A fava tonka, além de notas de praliné, caramelo e feno, possui facetas de pistache, de amêndoas torradas, de baunilha e de licor de amarena. Suas notas atalcadas conferem o toque aconchegante na fragrância, uma sensação de afago.


E por falar em afago, no livro "Romance of Perfume Lands" de 1881, F.S. Clifford relata um fato curioso em relação a fava tonka : quando cortada perpendicularmente em partes iguais na parte inferior da fava, onde se prende o galho, pode-se ver o desenho de uma mãozinha cujos dedos e o braço envolto por uma pulseira se distinguem perfeitamente.


Tradicionalmente, os indígenas utilizavam a fava tonka para aromatizar o tabaco, assim como por suas virtudes medicinais, como anticoagulante e tónico cardíaco. Atualmente, acredita-se que a cumarina, em fortes doses, causa lesões hepáticas e pulmonares.
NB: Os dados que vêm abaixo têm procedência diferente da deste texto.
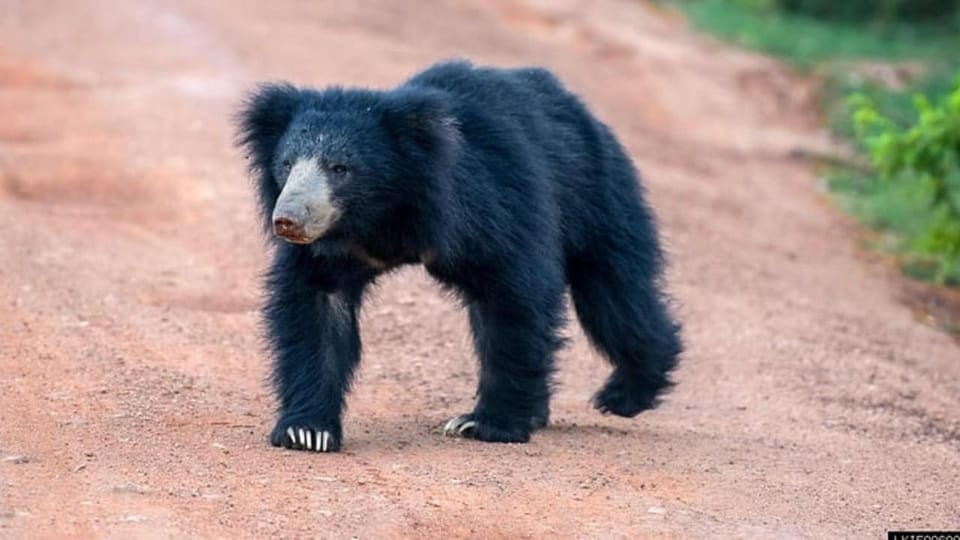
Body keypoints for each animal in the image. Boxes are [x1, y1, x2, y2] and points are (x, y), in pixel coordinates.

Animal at [236, 61, 680, 454]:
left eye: (340, 168)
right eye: (286, 164)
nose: (287, 220)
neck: (384, 216)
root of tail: (581, 110)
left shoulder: (491, 206)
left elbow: (514, 299)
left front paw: (486, 425)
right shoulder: (331, 248)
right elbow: (317, 309)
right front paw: (306, 432)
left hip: (598, 194)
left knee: (614, 297)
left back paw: (624, 394)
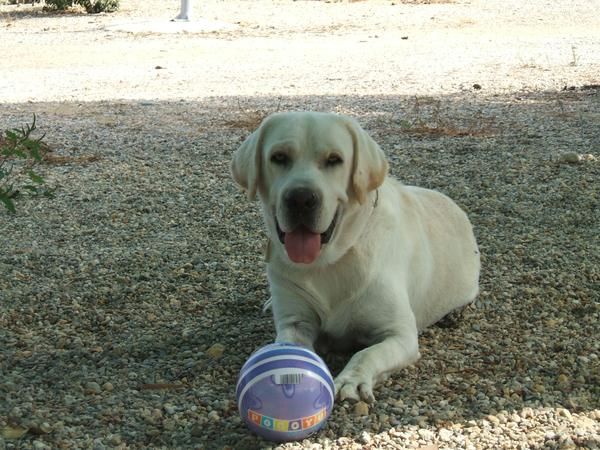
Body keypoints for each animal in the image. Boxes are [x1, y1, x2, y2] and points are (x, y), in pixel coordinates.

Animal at [232, 110, 480, 402]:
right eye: (279, 157)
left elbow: (367, 353)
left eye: (334, 160)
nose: (301, 199)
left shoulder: (400, 334)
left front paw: (352, 380)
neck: (329, 261)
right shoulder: (295, 322)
Em 1960 ela foi proibida nos Estados Unidos, colocando um termo no seu uso como aromatizador do tabaco. A partir daí, a fava tonka se tornou principalmente um ingrediente da indústria de fragrâncias, sujeita a uma rígida regulamentação no que diz respeito à sua dosagem.

Em 1882, o perfumista Paul Parquet, da casa de fragrâncias Houbigant, utilizou pela primeira vez a cumarina para a criação do perfume Fougère Royale,  perfume que revolucionou a perfumaria, dando origem a uma das suas famílias olfativas mais populares, a família fougère, uma combinação de lavanda, tonka, musgo de carvalho e bergamota.


Mas o dulçor suave e complexo da fava tonka confere também nuances interessantes para uma gama maior de fragrâncias além das cítricas. Composições barrocas como Chanel Coco, Caron pour Homme, Coco Noir, Vetiver Tonka e Guerlain Vetiver são impensáveis sem as notas opulentas da Tonka. No perfume Ormonde Jayne’s Tolu, o barroquismo do bálsamo de tolu combinado ao da tonka cria a impressão de couro vintage e amêndoas caramelizadas altamente sedutora. A fava tonka é um ingrediente obrigatório nas composições orientais, sublimando as notas de vetiver, patchouli e mirra.